In this portion of the multi-part tutorial, we’ll be creating our data model that acts primarily as our product information manager. Since the product being offered is a complex content structure at the end of the day, Hygraph is the perfect tool for this job.
#Why Hygraph?
Hygraph is one of the fastest methods out there to create a hosted GraphQL API. By simply clicking together models and types you can create complex relationships, including the often verbose “many-to-many” relationships within seconds.
Hygraph also lets us have a content editing backend where our theoretical marketing team would be able to update the product info (our product being workout programs) and be able to update our application’s content without needing the traditional heightened access controls like accessing a user database would entail.
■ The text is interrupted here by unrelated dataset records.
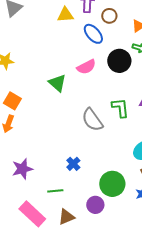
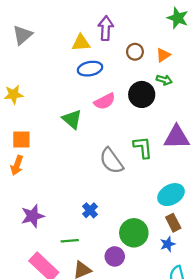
brown circle: (109, 16) -> (135, 52), moved
blue ellipse: (93, 34) -> (90, 69), moved, turned -60
orange square: (12, 101) -> (21, 139), turned -30

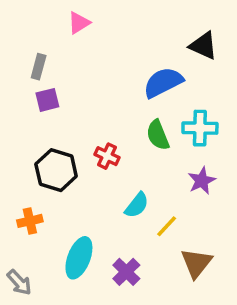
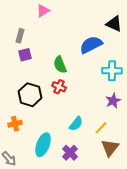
green semicircle: (158, 135) -> (60, 65), moved
cyan semicircle: (137, 205) -> (76, 124), moved
yellow line: (167, 226) -> (101, 128), moved

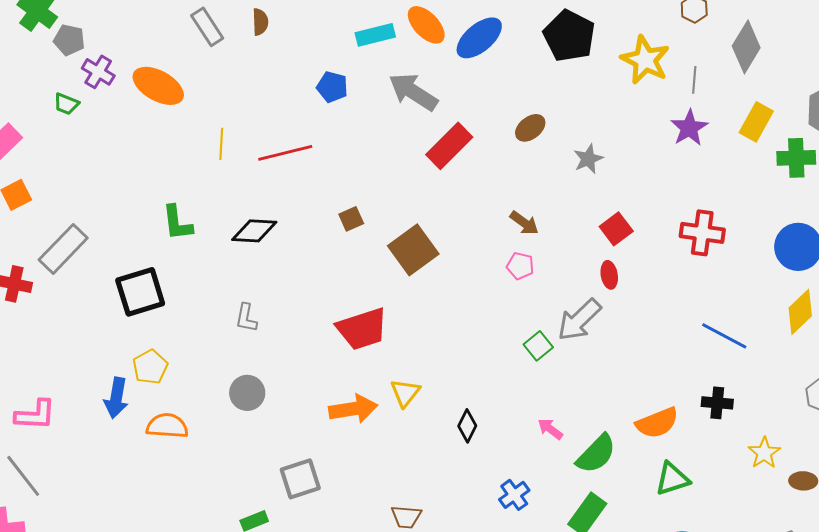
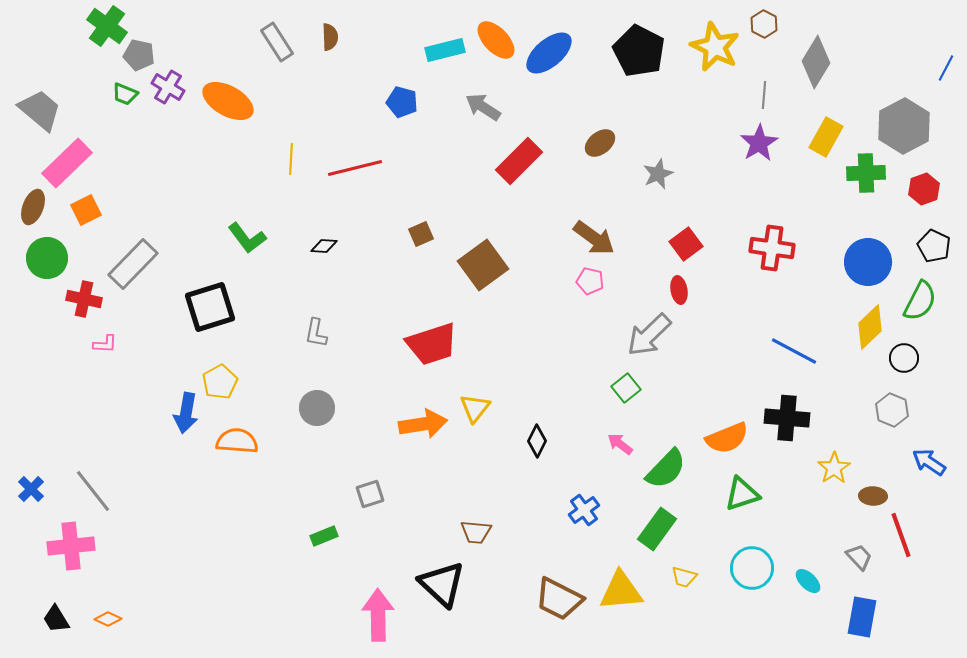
yellow star: (645, 60) -> (715, 47), moved
gray arrow: (413, 92) -> (483, 107), size x0.7
green trapezoid: (66, 104) -> (125, 94), moved
green L-shape: (177, 223) -> (247, 238), turned -30
brown arrow: (524, 223) -> (594, 238), size x1.4
black diamond: (254, 231) -> (324, 246), size x0.6
green square: (538, 346) -> (626, 388), moved
black cross: (717, 403) -> (787, 418), size x1.4
pink L-shape: (35, 415) -> (105, 344), moved, size x0.6
gray square: (300, 479) -> (370, 494), size x0.7

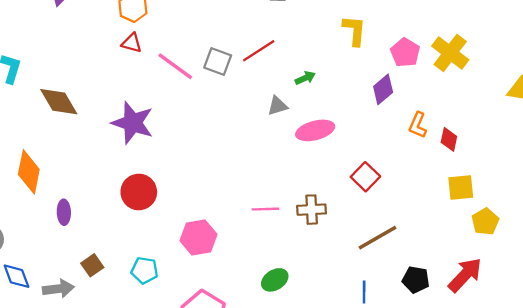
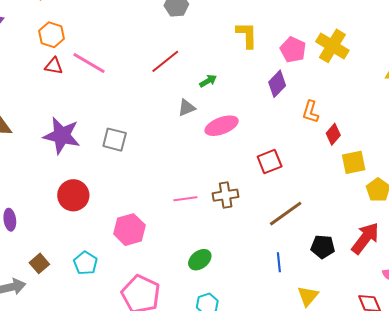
gray square: (218, 61) -> (115, 140), moved
pink line: (175, 66) -> (89, 63), moved
red diamond: (449, 139) -> (333, 134), moved, turned 35
red square: (365, 177) -> (270, 162), turned 30
cyan pentagon: (145, 270) -> (85, 263), turned 30

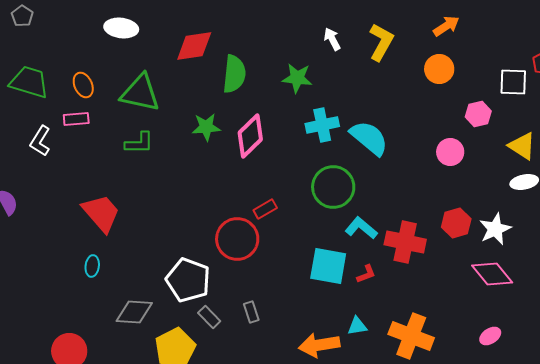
This is our separation of concerns between Hasura and Hygraph - Hasura handles our user data and Hygraph handles our product data.
The last reason we are using Hygraph, and one of the core USPs of Hygraph, is that it supports GraphQL mutations as well! This means that we can write data back into our content model. This is helpful because from our application data hooks, whenever a user completes a workout, we are able to simply update an integer of “popularity” on one of our workout programs so that we have a pre-compiled analytics for sorting these workouts later without the need to worry about secure and costly aggregation of our entire user database when our front-end team simply wants to sort which workouts are the most popular.
#Environment Variables in Hygraph
Hygraph doesn’t have environment variables per se but it does have permanent auth tokens which we’ll use to authorize access to our API. Particularly because of our mutation API, it’s important to separate who has access to mutate our content vs who has access to just read our content. We can also separate access to draft vs published content in the situation where you have a preview environment.
#Creating the Content Model
We’ll be doing most of our fancy content modeling in Hygraph. Our content model will be taking advantage of a number of content modeling concepts such as composition, extending base types and creating union relationships of one or more types.
I’d like to invent a term with you called “SCUR” - this idea is not new but let’s give it a name. SCUR stands for “smallest composable unit, reasonable”. What this means is that we should try to break our content model into the smallest entry we possible can within reason balancing the concerns of time, resource and maintainability.
My model has the following primitives: A base workout type, say, a pushup. We extend on that with composition to create different types of this workout, pushup exercises that are a function of time (5-second count), pushups that are a function of repetition (25 pushups) and pushups that are a function of endurance (AMRAP - as many reps as possible, usually within a minute). Later if I want to identify the average caloric value of an exercise or some kind of additional data to my base exercise type, I can do that without the need to update a bunch of locations.
Additionally, our base workout is also one of two types, either a body weight exercise which can be done with just your own body’s weight or an exercise dependent on equipment such as boxing or jump-roping.
Another type we have is a set, or a grouping of exercises together that require some kind of order. Since these could be a mixture of time exercises, repetition exercises or AMRAP exercises, and even sub-sets, we need to use a union type relation that lets us define the possibility of any of these valid inputs.
These sets, mixed with warmups (also a union type to our exercise matrix) and cool-downs (also a union type) along with some content description, images and more create the full exercise protocol or programming and a complete product in our system.
And now our content model from Hygraph is complete!